◆ **What this task involves**: Produce as output only the lines below starting at the line with "cells are negative" and continuing through the line with "(IHC) photomicrograph of", each one exactly as written.

(Stored data)
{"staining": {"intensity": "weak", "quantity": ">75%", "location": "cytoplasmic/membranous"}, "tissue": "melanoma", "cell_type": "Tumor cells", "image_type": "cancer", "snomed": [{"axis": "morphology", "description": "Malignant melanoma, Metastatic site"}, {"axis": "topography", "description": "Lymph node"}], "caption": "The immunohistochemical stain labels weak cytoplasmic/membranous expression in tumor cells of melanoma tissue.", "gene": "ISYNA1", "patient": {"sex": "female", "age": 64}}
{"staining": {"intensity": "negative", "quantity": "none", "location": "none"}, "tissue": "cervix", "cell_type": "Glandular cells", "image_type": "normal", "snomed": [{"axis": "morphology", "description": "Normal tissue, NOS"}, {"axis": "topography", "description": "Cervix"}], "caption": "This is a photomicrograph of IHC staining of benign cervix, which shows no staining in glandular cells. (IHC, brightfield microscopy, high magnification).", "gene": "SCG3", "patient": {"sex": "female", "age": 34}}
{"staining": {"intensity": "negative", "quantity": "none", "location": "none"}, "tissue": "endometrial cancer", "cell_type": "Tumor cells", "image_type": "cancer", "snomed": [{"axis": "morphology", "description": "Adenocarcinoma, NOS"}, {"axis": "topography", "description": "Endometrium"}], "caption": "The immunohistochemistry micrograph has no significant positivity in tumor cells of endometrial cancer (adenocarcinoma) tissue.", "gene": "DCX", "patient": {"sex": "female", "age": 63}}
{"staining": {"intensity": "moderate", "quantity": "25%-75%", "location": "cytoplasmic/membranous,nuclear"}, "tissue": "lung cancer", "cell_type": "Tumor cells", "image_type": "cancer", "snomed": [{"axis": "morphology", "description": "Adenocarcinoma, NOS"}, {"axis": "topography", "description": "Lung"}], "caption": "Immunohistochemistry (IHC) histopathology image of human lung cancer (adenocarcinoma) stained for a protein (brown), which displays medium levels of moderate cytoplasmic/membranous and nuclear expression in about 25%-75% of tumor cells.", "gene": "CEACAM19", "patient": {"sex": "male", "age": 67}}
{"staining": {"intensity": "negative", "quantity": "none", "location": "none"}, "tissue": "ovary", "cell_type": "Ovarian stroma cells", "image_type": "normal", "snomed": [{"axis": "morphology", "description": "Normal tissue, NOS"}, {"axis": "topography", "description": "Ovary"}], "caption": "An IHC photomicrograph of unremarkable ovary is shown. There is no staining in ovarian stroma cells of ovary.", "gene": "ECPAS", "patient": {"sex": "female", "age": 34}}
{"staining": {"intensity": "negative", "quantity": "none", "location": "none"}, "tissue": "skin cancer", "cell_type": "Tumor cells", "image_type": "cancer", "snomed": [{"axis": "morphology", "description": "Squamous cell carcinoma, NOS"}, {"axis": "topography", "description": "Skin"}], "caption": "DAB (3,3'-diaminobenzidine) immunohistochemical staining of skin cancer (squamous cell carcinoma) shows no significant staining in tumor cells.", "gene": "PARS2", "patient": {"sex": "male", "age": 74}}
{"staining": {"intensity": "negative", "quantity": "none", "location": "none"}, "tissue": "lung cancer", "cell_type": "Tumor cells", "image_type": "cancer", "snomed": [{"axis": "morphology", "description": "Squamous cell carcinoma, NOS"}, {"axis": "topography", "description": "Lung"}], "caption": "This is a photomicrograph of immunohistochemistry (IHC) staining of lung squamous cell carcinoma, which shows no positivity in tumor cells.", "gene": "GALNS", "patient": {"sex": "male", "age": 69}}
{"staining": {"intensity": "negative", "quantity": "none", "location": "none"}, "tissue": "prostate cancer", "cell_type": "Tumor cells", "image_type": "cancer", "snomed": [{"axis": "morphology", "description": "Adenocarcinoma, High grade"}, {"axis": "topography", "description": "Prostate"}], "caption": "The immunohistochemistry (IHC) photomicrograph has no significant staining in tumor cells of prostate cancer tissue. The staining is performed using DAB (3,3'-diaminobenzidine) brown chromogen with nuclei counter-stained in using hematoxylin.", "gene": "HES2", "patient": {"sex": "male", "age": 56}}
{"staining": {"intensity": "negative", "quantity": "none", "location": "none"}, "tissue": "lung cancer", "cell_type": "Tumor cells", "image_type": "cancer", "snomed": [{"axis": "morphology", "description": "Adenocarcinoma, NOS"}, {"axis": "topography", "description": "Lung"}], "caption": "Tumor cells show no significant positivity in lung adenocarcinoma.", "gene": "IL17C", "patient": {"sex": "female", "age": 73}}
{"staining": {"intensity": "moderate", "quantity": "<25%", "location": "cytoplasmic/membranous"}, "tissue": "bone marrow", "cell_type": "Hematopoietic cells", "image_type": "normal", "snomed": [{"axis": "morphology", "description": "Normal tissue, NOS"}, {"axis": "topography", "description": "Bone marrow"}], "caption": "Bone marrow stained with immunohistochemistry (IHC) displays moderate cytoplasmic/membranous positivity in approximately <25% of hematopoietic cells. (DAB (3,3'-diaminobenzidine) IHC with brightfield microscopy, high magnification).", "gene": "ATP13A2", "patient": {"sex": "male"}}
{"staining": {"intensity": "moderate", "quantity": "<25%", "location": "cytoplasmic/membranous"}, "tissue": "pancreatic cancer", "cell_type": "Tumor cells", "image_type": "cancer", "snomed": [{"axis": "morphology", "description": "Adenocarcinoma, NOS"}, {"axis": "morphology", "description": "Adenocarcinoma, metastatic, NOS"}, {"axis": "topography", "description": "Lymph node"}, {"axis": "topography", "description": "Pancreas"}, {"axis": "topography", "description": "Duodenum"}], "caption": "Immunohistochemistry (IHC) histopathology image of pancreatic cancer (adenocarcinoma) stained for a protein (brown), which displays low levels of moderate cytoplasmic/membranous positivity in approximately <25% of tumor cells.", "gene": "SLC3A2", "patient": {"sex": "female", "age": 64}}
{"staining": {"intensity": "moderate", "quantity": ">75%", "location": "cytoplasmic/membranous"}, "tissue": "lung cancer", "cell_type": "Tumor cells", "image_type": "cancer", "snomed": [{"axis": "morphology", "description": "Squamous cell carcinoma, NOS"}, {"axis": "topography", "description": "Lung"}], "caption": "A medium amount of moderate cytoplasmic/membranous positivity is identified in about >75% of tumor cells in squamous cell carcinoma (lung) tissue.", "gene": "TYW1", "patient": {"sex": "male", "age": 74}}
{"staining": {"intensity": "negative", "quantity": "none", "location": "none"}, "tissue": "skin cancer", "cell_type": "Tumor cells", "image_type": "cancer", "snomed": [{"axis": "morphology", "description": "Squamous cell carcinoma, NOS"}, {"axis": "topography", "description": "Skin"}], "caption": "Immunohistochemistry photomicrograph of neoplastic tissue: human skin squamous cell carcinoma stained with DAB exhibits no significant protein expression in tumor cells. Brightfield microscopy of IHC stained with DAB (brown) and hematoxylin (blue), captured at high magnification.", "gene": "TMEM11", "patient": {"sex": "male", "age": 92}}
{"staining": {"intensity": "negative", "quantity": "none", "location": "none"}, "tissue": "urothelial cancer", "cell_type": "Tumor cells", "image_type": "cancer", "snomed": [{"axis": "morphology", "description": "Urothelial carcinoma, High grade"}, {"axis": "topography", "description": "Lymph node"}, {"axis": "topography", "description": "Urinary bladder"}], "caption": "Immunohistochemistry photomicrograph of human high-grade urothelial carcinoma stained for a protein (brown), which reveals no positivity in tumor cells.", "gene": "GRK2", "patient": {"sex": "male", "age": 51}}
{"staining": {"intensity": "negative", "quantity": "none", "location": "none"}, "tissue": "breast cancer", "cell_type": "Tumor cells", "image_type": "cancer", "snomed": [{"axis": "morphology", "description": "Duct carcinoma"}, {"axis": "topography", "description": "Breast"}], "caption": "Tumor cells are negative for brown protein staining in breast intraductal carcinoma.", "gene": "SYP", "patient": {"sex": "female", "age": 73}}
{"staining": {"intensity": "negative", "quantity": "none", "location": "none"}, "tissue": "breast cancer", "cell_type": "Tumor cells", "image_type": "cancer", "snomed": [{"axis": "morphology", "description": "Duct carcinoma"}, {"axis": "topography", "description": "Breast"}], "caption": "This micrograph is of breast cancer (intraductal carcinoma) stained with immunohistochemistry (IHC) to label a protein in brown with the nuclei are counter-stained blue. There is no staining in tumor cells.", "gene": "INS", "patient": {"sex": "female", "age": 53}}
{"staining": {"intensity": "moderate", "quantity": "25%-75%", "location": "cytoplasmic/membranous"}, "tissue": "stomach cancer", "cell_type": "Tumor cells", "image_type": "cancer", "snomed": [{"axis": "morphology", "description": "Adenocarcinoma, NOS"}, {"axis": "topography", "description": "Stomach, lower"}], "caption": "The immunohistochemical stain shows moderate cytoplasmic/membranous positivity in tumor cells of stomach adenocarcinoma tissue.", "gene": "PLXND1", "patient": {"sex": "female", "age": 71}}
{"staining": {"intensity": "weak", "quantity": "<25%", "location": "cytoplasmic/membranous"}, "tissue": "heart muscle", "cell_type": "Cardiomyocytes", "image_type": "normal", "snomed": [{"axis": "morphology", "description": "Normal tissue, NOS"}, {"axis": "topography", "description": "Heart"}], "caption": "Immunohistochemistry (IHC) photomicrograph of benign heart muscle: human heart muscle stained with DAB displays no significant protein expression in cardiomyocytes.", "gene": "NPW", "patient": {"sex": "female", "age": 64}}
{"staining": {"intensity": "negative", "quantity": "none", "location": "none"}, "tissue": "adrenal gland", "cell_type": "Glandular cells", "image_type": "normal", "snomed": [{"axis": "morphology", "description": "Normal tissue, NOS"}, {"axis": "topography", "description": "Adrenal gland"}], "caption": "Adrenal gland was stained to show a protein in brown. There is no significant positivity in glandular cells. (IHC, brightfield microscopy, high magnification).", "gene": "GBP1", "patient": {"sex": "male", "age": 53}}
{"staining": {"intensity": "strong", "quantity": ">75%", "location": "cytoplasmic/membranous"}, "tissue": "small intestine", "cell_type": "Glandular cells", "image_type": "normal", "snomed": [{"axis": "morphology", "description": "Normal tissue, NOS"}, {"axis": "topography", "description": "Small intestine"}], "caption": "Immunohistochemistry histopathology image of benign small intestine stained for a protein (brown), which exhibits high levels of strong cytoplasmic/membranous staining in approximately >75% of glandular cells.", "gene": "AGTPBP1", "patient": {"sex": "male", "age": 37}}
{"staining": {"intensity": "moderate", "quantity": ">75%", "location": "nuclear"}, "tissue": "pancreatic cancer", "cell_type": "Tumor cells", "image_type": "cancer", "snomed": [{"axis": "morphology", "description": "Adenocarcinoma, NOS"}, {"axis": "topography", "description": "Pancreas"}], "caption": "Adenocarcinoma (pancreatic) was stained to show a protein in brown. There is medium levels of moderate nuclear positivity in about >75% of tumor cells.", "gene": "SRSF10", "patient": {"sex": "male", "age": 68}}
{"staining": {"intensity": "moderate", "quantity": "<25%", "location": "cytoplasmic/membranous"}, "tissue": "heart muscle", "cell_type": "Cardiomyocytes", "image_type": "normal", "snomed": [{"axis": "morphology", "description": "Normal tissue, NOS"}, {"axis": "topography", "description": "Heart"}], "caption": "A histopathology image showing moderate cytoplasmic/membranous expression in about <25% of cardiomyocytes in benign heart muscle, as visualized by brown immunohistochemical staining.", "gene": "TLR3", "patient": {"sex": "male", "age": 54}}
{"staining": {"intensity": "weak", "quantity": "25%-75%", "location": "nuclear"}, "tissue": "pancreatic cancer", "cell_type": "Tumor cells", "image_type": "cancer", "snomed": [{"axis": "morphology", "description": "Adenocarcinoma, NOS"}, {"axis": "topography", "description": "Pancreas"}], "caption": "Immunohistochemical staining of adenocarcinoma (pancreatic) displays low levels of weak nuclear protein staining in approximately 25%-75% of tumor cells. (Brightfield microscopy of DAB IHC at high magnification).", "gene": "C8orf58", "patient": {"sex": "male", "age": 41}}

◆ **Answer to the problem**:
{"staining": {"intensity": "negative", "quantity": "none", "location": "none"}, "tissue": "breast cancer", "cell_type": "Tumor cells", "image_type": "cancer", "snomed": [{"axis": "morphology", "description": "Duct carcinoma"}, {"axis": "topography", "description": "Breast"}], "caption": "Tumor cells are negative for brown protein staining in breast intraductal carcinoma.", "gene": "SYP", "patient": {"sex": "female", "age": 73}}
{"staining": {"intensity": "negative", "quantity": "none", "location": "none"}, "tissue": "breast cancer", "cell_type": "Tumor cells", "image_type": "cancer", "snomed": [{"axis": "morphology", "description": "Duct carcinoma"}, {"axis": "topography", "description": "Breast"}], "caption": "This micrograph is of breast cancer (intraductal carcinoma) stained with immunohistochemistry (IHC) to label a protein in brown with the nuclei are counter-stained blue. There is no staining in tumor cells.", "gene": "INS", "patient": {"sex": "female", "age": 53}}
{"staining": {"intensity": "moderate", "quantity": "25%-75%", "location": "cytoplasmic/membranous"}, "tissue": "stomach cancer", "cell_type": "Tumor cells", "image_type": "cancer", "snomed": [{"axis": "morphology", "description": "Adenocarcinoma, NOS"}, {"axis": "topography", "description": "Stomach, lower"}], "caption": "The immunohistochemical stain shows moderate cytoplasmic/membranous positivity in tumor cells of stomach adenocarcinoma tissue.", "gene": "PLXND1", "patient": {"sex": "female", "age": 71}}
{"staining": {"intensity": "weak", "quantity": "<25%", "location": "cytoplasmic/membranous"}, "tissue": "heart muscle", "cell_type": "Cardiomyocytes", "image_type": "normal", "snomed": [{"axis": "morphology", "description": "Normal tissue, NOS"}, {"axis": "topography", "description": "Heart"}], "caption": "Immunohistochemistry (IHC) photomicrograph of benign heart muscle: human heart muscle stained with DAB displays no significant protein expression in cardiomyocytes.", "gene": "NPW", "patient": {"sex": "female", "age": 64}}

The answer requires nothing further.